Foram criados no Leste Europeu e na RDA Estados policiais responsáveis por grandes farsas judiciais, como os Processos de Praga e Budapeste, nas décadas de 40 e 50. Constituíram-se verdadeiras monarquias patriarcais e corruptas, cujo exemplo mais gritante era o de Ceausescu, na Romênia.

Pode-se dizer que o socialismo não foi derrotado, porque sequer existiu nessas regiões. O que sai derrotada, é uma estrutura de produção econômica e dominação política burocrática, que seus beneficiários tentavam impingir ao proletariado mundial como "o socialismo real". Isto é que está em crise, isto é que está em discussão.

Os problemas na URSS e no Leste confirma as antevisões dos clássicos do marxismo, que afirmam a impossibilidade de construção do socialismo em um só país ou em blocos "congelados".

Por ocasião da discussão sobre a reunificação alemã, foi dito que o novo país poderia ser uma confederação. O próprio primeiro-ministro Helmut Kohl, em vários discursos, ressaltou tal possibilidade, ao falar de uma "continuidade da experiência histórica alemã", referindo-se à Confederação Germânica de 1835.

A idéia confederativa, porém, é anterior. Já estava contida no Sacro Império Romano-Germânico, no século XVII. Muitos anos depois, em 1806, a Confederação do Reno reuniu dezesseis príncipes alemães que se separaram do Sacro Império Romano-Germânico e designaram Napoleão Bonaparte como seu protetor.

Após a derrota de Napoleão, o Congresso de Viena redesenhou o mapa europeu. Os reinos e principados independentes de língua alemã formaram uma estrutura política flexível, chamada Confederação Germânica. Essa confederação foi inicialmente liderada pela Prússia e pela Áustria, tendo como principal objetivo resistir - veja o leitor que ironia - às tentativas da classe média nascente de unificar a Alemanha, o que representaria uma ameaça ao poder autocrático dos príncipes.
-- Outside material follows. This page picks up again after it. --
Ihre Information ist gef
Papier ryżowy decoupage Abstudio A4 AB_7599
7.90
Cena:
Em 1834, os Estados alemães formaram uma "união comercial", sem restrições alfandegárias, a Zollverein, que gerou um crescimento econômico significativo e resultou na supremacia da Prússia.

Esta, então, declara guerra à Áustria e, em 1866, expulsa a da Confederação Germânica, criando a Federação da Alemanha do Norte. Esta federação apoiaria uma constituição que dava poder a três órgãos: a Presidência, o Bundesrat (Conselho de Representantes dos Estados Membros) e o Reichstag (parlamento eleito por sufrágio universal). A Presidência era exercida pelo rei da Prússia, assistido pelo chanceler Otto von Bismarck. Em 1871, Bismarck vence a Guerra Franco-Prussiana e convence os Estados do Sul a integrarem a Alemanha unida.
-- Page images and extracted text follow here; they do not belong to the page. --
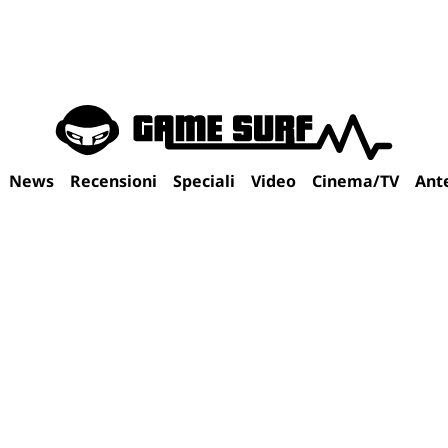
News
Recensioni
Speciali
Video
Cinema/TV
Ant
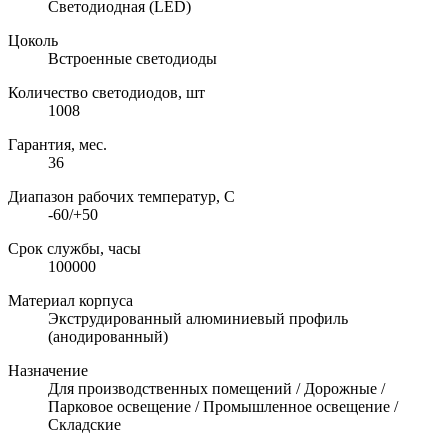
Светодиодная (LED)
Цоколь
Встроенные светодиоды
Количество светодиодов, шт
1008
Гарантия, мес.
36
Диапазон рабочих температур, C
-60/+50
Срок службы, часы
100000
Материал корпуса
Экструдированный алюминиевый профиль
(анодированный)
Назначение
Для производственных помещений / Дорожные /
Парковое освещение / Промышленное освещение /
Складские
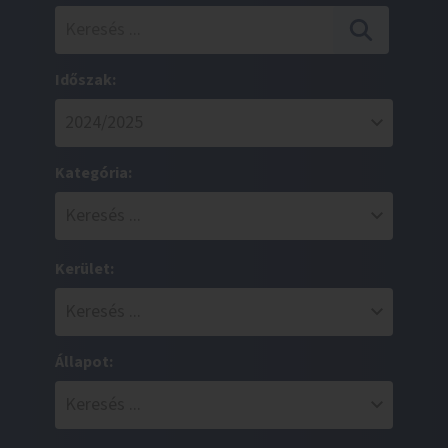
Időszak:
Kategória:
Kerület:
Állapot:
Forma-se, assim, o Império Germânico e o rei prussiano Guilherme I é sagrado imperador em Versalhes (França). A partir daí, o território alemão aumentaria e encolheria pela força das armas. O império (Reich) de Bismarck estendia-se ao Leste até a atual Lituânia, mas sofreria uma diminuição após a derrota na 1º Guerra Mundial. Para a Polônia, isto significou a conquista de novos territórios. Após a subida de Hitler, em 1933, a Alemanha avança suas fronteiras para o Leste e para o Sul. Com a derrota em 1945, volta a perder territórios para a URSS e a Polônia, que se apressou a arrancar da Alemanha de Kohl um tratado de reconhecimento dos limites de fronteira entre os dois países. Como salienta o escritor Guenter Grass, em lugar de uma nação unida por laços culturais, os alemães construíram um Estado baseado em uma estrutura imperial. Para ele, que sempre combateu a idéia da reunificação pura e simples, o ideal era a formação de uma confederação alemã. (G. Grass, "Breve palestra de um vagabundo sem pátria", Die Zeit, fevereiro de 1990).

Para o escritor, as formas de organização política vinculam-se às formas de consciência social e política. Assim, para Grass, a confederação significa a eliminação das duas Alemanhas como países estrangeiros, permite inovações, relações comuns e dependentes. Aproxima-se mais da idéia de uma aliança européia do que de um Estado unificado. As experiências alemãs de Estado unificado, à exceção do curso idílico de Weimar, relembram o prussianismo de Bismarck e o nazismo de Hitler, comenta ele.

A forma de estado unificado, porém, foi vitoriosa. É a vitória de um "prussianismo industrializado", com tintura democrata-cristã, e de um nacionalismo pseudo-envergonhado.